Crónica TV

Aliviado, com uma ajudinha de Saramago

Estava convencido que, nesta história que se arrasta há meses, nos Estados Unidos, sobre a reforma da saúde e dos seguros e de que todos os dias temos notícias nas TV’s, era eu que não estava a perceber coisa nenhuma. Isto é: quando Barack Obama anunciou que ia mudar o estado de coisas vigente e segundo o qual apenas os cidadãos que tivessem um seguro particular de saúde eram tratados nos hospitais, pensei que a medida ia ser bem recebida. Afinal de contas, são 46 milhões de americanos – qualquer coisa como 1 em cada 5 – que estão fora desse sistema e o problema deu, inclusivamente, origem a um filme com Denzel Washington, “John Q”.

Para alívio da ideia que já fazia do meu QI, eis que descubro um post no blog de José Saramago, o seu famoso “Caderno”. E aí, numa coisa escrita em finais de Agosto, descubro o seguinte: “Quando Barack Obama, no calor da campanha para a presidência, anunciou uma reforma sanitária que permitisse proteger os 46 milhões de norte-americanos não abrangidos pelo sistema em vigor para os restantes, isto é, aqueles que, directa ou indirectamente, pagam os seguros respectivos, esperávamos que uma onda de entusiasmo varresse os Estados Unidos. Tal não sucedeu e hoje sabemos porquê. Mal se iniciaram os trâmites que levarão (levarão?) ao estabelecimento da reforma, o dragão despertou. Como escreveu Augusto Monterroso: o dinossauro ainda estava ali. Não foram só as cinquenta companhias de seguros norte-americanas que controlam o actual sistema a abrir fogo contra o projecto, fê-lo também a totalidade dos senadores e deputados republicanos, e igualmente um apreciável número de representantes democratas, quer no congresso quer no senado. Nunca como neste caso a filosofia prática dos Estados Unidos esteve tão à vista: se não és rico, a culpa é tua. São 46 milhões os norte-americanos que não têm cobertura sanitária, 46 milhões de pessoas que não têm dinheiro para pagar seguros, 46 milhões de pobres que, pelos vistos, não têm onde cair mortos. Quantos Barack Obama ainda vão ser necessários para que o escândalo termine?” Não estou só, portanto.

Houve eleições outra vez. Diferentes, mas com as comunicações do costume. Isto é, com excepção do Bloco de Esquerda, que admitiu não ter conseguido atingir os objectivos traçados, toda a gente ganhou. Uns porque subiram votos, outros porque ganharam câmaras e outros ainda porque aumentaram os votos e não ganharam as câmaras. Ah, estou a esquecer-me de Santana Lopes!
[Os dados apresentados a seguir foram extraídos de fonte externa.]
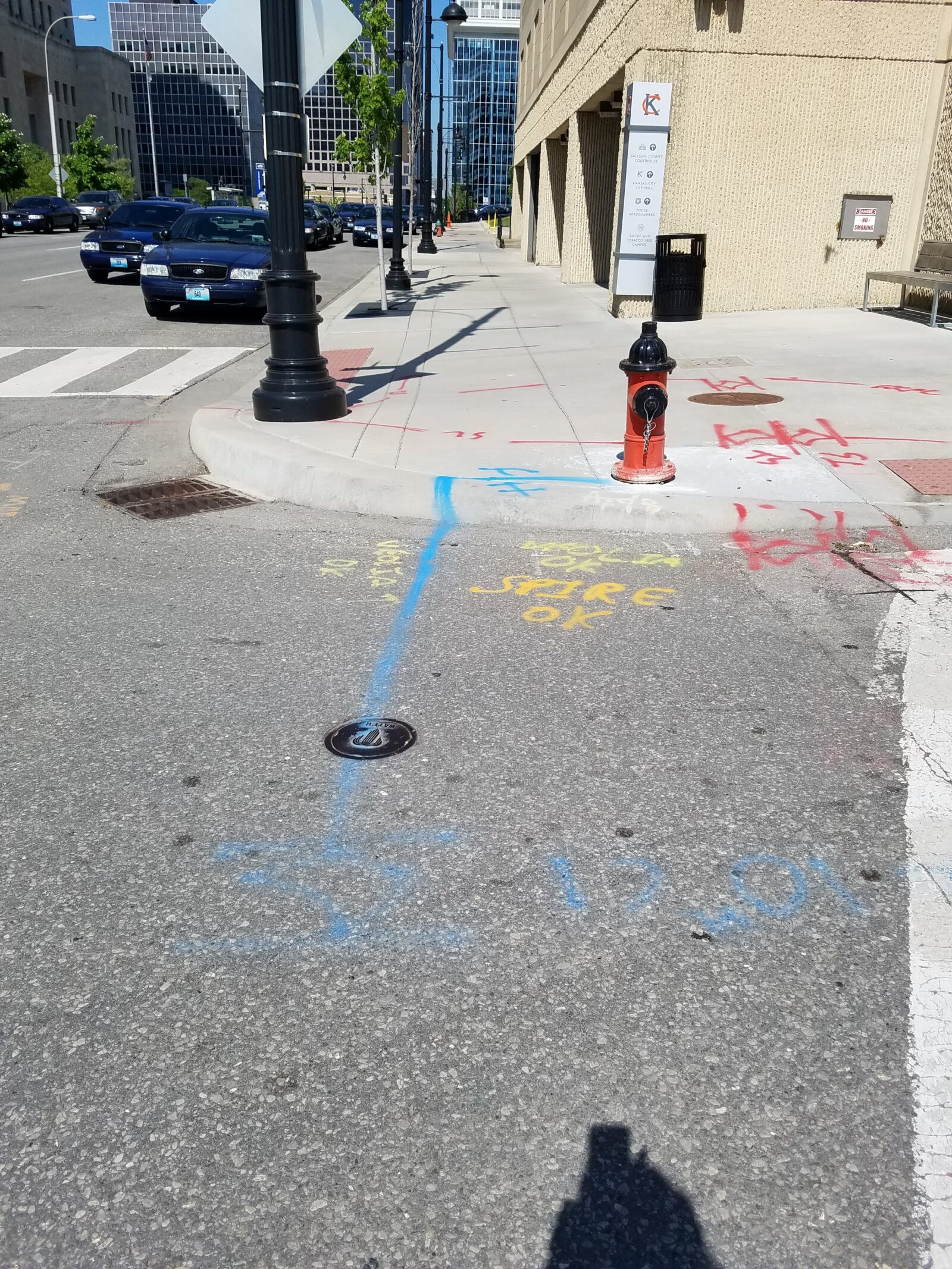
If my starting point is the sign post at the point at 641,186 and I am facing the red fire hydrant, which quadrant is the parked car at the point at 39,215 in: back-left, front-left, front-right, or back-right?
back-right

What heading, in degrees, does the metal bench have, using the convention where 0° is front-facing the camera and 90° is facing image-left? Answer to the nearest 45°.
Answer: approximately 45°

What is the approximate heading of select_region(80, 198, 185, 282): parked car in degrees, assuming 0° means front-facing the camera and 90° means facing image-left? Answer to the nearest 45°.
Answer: approximately 45°

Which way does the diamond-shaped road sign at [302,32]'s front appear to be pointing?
away from the camera

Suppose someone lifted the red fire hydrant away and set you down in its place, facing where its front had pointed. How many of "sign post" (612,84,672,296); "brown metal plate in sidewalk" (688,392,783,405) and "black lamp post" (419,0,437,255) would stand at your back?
3
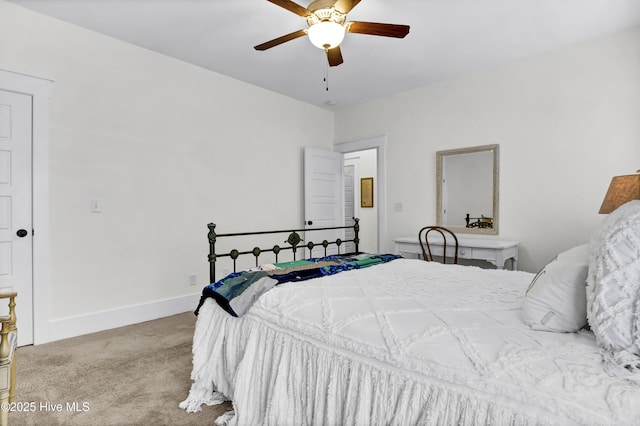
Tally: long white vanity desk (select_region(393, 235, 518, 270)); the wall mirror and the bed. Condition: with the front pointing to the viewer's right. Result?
0

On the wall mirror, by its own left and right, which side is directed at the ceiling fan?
front

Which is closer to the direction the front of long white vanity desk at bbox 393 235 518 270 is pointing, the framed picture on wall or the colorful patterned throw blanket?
the colorful patterned throw blanket

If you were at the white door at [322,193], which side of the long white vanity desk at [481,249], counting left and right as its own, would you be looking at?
right

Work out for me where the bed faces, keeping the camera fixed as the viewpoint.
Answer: facing away from the viewer and to the left of the viewer

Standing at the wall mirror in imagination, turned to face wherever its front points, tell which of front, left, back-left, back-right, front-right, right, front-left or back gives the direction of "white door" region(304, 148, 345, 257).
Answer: front-right

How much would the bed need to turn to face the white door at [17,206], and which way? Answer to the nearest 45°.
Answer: approximately 45° to its left

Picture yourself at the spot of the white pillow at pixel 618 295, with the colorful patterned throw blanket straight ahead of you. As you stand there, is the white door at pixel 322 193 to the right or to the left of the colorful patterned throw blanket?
right

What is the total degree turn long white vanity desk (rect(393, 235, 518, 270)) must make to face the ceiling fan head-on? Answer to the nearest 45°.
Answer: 0° — it already faces it

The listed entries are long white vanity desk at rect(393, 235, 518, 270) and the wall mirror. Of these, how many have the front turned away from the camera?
0

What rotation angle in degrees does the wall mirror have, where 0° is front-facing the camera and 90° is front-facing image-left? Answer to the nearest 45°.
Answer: approximately 45°

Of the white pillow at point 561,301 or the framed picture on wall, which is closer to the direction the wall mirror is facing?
the white pillow

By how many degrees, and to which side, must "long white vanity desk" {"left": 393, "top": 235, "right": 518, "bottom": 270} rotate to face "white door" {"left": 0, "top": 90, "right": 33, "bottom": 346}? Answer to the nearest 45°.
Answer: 0° — it already faces it
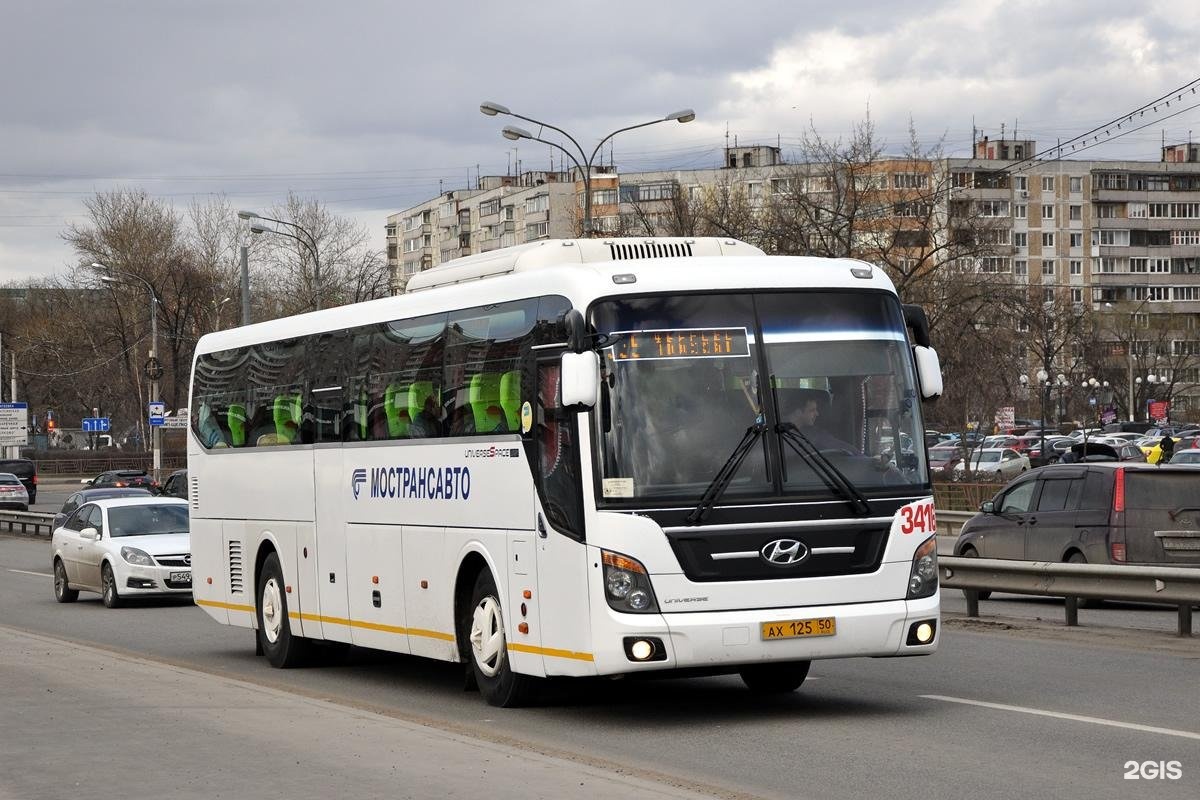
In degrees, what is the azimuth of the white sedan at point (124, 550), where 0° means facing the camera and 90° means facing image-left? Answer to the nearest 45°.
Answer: approximately 315°

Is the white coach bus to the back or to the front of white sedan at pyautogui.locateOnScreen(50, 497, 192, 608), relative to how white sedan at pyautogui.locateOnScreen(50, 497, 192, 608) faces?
to the front

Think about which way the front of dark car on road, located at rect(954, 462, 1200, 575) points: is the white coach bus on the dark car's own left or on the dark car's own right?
on the dark car's own left

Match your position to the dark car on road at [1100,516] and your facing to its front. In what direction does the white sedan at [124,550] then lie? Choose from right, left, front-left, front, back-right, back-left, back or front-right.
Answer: front-left

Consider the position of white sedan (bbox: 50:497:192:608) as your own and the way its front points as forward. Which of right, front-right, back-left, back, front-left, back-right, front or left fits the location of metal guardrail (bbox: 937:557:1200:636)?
front

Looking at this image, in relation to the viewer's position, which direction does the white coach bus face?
facing the viewer and to the right of the viewer

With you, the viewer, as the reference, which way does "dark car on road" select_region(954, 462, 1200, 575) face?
facing away from the viewer and to the left of the viewer

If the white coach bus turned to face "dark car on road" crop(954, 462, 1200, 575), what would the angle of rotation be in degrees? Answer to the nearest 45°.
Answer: approximately 90° to its left

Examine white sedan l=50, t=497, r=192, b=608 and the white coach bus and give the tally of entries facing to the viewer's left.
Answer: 0

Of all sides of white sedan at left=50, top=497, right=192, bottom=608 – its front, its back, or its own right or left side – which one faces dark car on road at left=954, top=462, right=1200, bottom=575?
left

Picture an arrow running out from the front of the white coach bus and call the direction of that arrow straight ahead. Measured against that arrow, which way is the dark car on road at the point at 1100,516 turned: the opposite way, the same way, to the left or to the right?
the opposite way

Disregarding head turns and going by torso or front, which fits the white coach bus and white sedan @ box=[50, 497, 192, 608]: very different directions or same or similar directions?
same or similar directions

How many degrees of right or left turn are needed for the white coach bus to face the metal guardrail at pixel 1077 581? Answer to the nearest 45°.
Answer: approximately 90° to its left
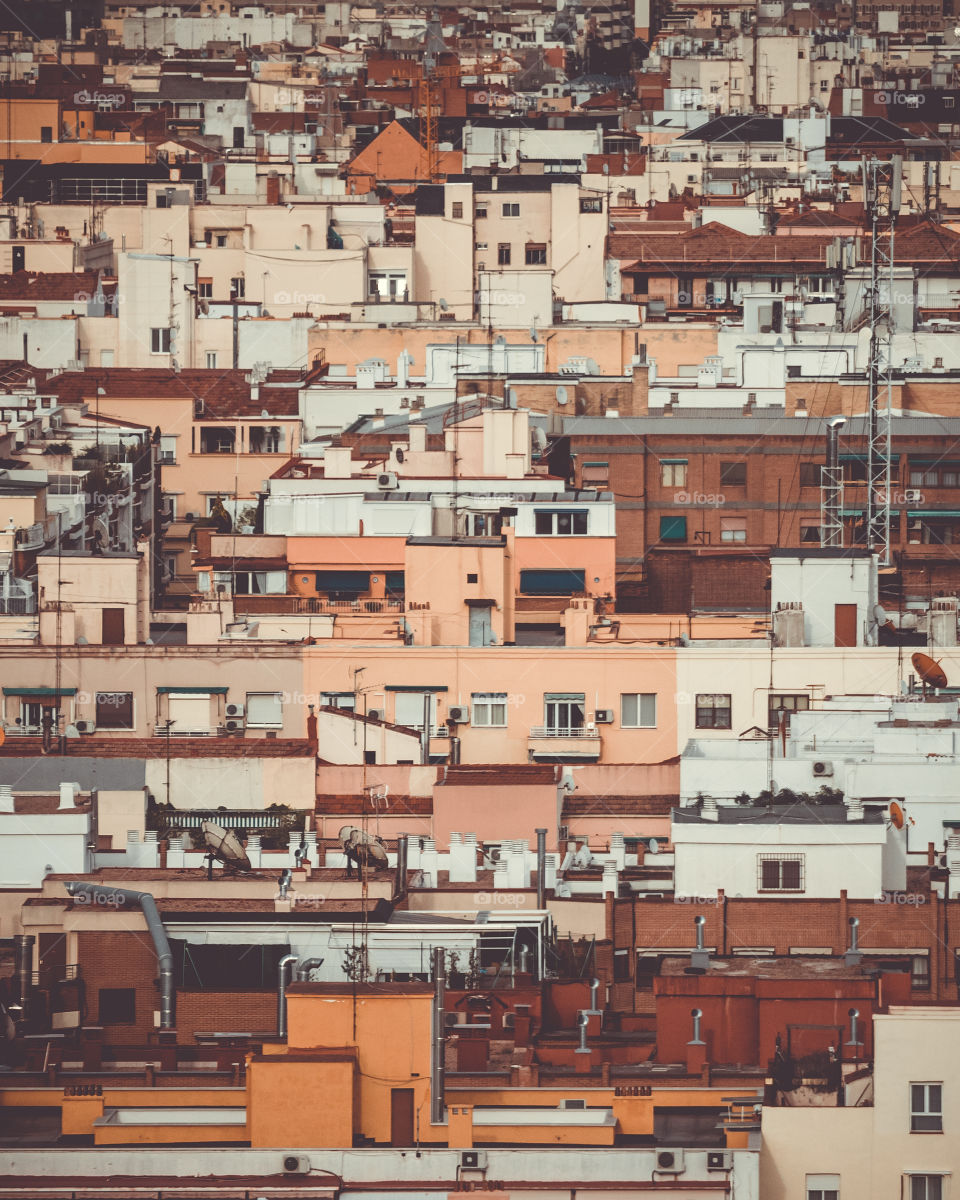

Ele lá admitiu a derrota frente a António Costa – mas prontamente apontou as causas, nem mais nem menos do que o desvio de votos da CDU e do BE para Costa e, passo a citar, “a vergonha que foram as sondagens”. Isto é, Santana Lopes queria que as sondagens fossem uma ciência exacta; que as sondagens (que são feitas dias antes de serem publicadas) reflectissem até à centésima o número exacto final. Esquece-se Santana que quando se fazem sondagens (e tomemos aquelas que são feitas em busca de petróleo) nem sempre se descobre o lençol. É preciso furar aqui, um pouco mais ao lado, mais para o outro, etc. E, note-se, nas sondagens de petróleo há instrumentos que dizem onde se parece concentrar o lençol: e nem assim lá chegam à primeira. O que me parece é que os políticos em geral gostariam mais de poder confiar nessa coisa volátil que são as sondagens, do que nos seus próprios programas e ideias. E calam os últimos dando preferência às primeiras. Parece-me que há aqui qualquer coisa que não está certa.

Há 10 anos escrevia
«Esta semana foi também palco de outras coisas: a selecção nacional de futebol jogou (e bem) e classificouse para o Euro 2000, no dia seguinte houve eleições e tudo ficou como dantes, com toda a gente a averbar grandes vitórias, como é costume – como dizia um escritor espanhol (dizem uns: outros que se trata de um desconhecido e outros ainda que não é espanhol mas sim Shakespeare), “en la vida nada es verdad, nada es mentira, todo depiende del cristal con que se mira” –, mas com a grande diferença do Bloco de Esquerda ter eleito dois deputados e, portanto, ter torpedeado as pretensões do Partido Socialista a uma maioria absoluta – ao contrário do que, ridiculamente, pretende Paulo Portas.»